1 pound lean ground beef
1/4 pound ground beef heart (optional)
1 8 ounce can tomato sauce
1 15 ounce can reduced sodium beef broth
Chili powder
Black pepper
Granulated garlic
Texas Pete hot sauce
Corn starch

Add the meat to a pot and pour in the tomato sauce and about 2/3 of the broth. Stir the meat to make a slurry. This gives the meat the texture of hot dog chili sauce meat that most of us are used to eating. Don't brown the meat first.

After the pot comes to a simmer, add your seasonings with about 1/4 cup of Texas Pete. The chili should have a nice kick plenty of black pepper and only a hint of chili powder flavor. The richness of the hot dog and other toppings will tone down the heat.

If it's too thin, add a couple of teaspoons of corn starch to some of the reserved broth, mix well and whisk only enough into the chili for it to reach the desired thickness.

Remember, slightly spicy, plenty of black pepper, and only a hint of chili powder.

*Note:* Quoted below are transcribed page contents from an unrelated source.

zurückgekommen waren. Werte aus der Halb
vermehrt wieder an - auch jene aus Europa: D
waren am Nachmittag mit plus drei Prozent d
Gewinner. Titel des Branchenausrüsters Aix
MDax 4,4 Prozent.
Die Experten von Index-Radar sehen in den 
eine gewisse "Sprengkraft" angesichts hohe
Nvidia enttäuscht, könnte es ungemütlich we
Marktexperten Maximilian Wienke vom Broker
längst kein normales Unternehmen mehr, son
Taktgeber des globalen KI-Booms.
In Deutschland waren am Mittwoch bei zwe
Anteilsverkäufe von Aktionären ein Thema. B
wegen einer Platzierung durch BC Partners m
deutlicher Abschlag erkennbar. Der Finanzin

Serve on hot dogs with mustard, onions and steamed buns.
 
A revelation!
All the chili dogs Ive seen downunder are red, tomato red and with little beef in them.
Id love to try any...oh heck, ALL of these!
:hungry:
 
Michigan Dog

Up here around Lake Champaign, especially in Platsburgh, NY, there is a variant that may be of interest to everybody. It more closely resembles a Coney Island and is called a Michigan or Michigan Dog.

Here is a description from Wikipedia.

"A Michigan hot dog, or "Michigan", is a steamed hot dog on a steamed bun topped with a meaty sauce, generally referred to as "Michigan Sauce". The sauce may or may not be tomato-based (but in its contemporary form in Northern New York is not a chili), depending on where the Michigan is purchased. Michigans can be served with or without chopped onions. If served with onions, the onions can either be buried under the sauce, under the hotdog itself, or sprinkled on top of the sauce.

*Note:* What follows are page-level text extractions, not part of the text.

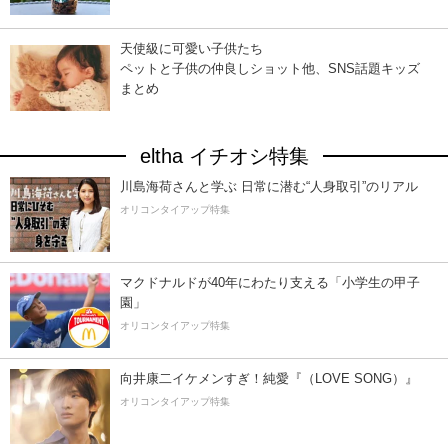
天使級に可愛い子供たち
ペットと子供の仲良しショット他、SNS話題キッズ
まとめ
eltha イチオシ特集
川島海荷さんと学ぶ 日常に潜む“人身取引”のリアル
オリコンタイアップ特集
マクドナルドが40年にわたり支える「小学生の甲子
園」
オリコンタイアップ特集
向井康二イケメンすぎ！純愛『（LOVE SONG）』
オリコンタイアップ特集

Michigans are a particular favorite in the North Country of New York State, and have been so for many decades. Their popularity soon spread to New York City where they remain a fast food staple. In fact, one of the earliest known advertisements for Michigans appeared in the Friday, May 27, 1927, Plattsburgh Republican.[1]

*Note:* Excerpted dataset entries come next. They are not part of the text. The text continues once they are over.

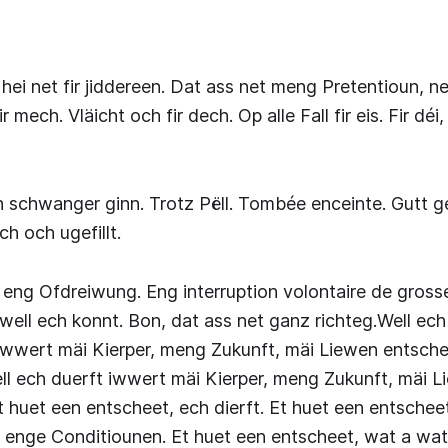
ei net fir jiddereen. Dat ass net meng Pretentioun, ne
 mech. Vläicht och fir dech. Op alle Fall fir eis. Fir déi
 schwanger ginn. Trotz Pëll. Tombée enceinte. Gutt ge
ch och ugefillt.
eng Ofdreiwung. Eng interruption volontaire de gross
well ech konnt. Bon, dat ass net ganz richteg.Well ech
 iwwert mäi Kierper, meng Zukunft, mäi Liewen entsch
ell ech duerft iwwert mäi Kierper, meng Zukunft, mäi 
 huet een entscheet, ech dierft. Et huet een entschee
i enge Conditiounen. Et huet een entscheet, wat a wat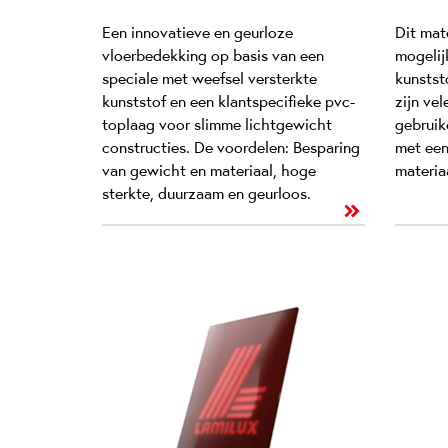
Een innovatieve en geurloze
Dit mate
vloerbedekking op basis van een
mogelij
speciale met weefsel versterkte
kunststo
kunststof en een klantspecifieke pvc-
zijn vel
toplaag voor slimme lichtgewicht
gebruik
constructies. De voordelen: Besparing
met een
van gewicht en materiaal, hoge
materia
sterkte, duurzaam en geurloos.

Michigans are also very popular in Montreal and other parts of Quebec, where the sauce that is put on them is invariably tomato-based and is often simply referred to as "spaghetti sauce". Lafleur Restaurants, a Quebec fast food chain, is known for its Michigans and poutine.

Oddly enough, "Michigan hot dogs" are never referred to by that name in Michigan itself, nor anywhere else in the Midwest. A similar food item, the Coney Island hot dog or "Coney dog", is a hot dog topped with onions and either chili or a beanless chili called coney sauce.

Conversely, the "Coney Island" is not called as such on Coney Island, or anywhere else in New York State; it's called either a "Michigan" or a "Red Hot."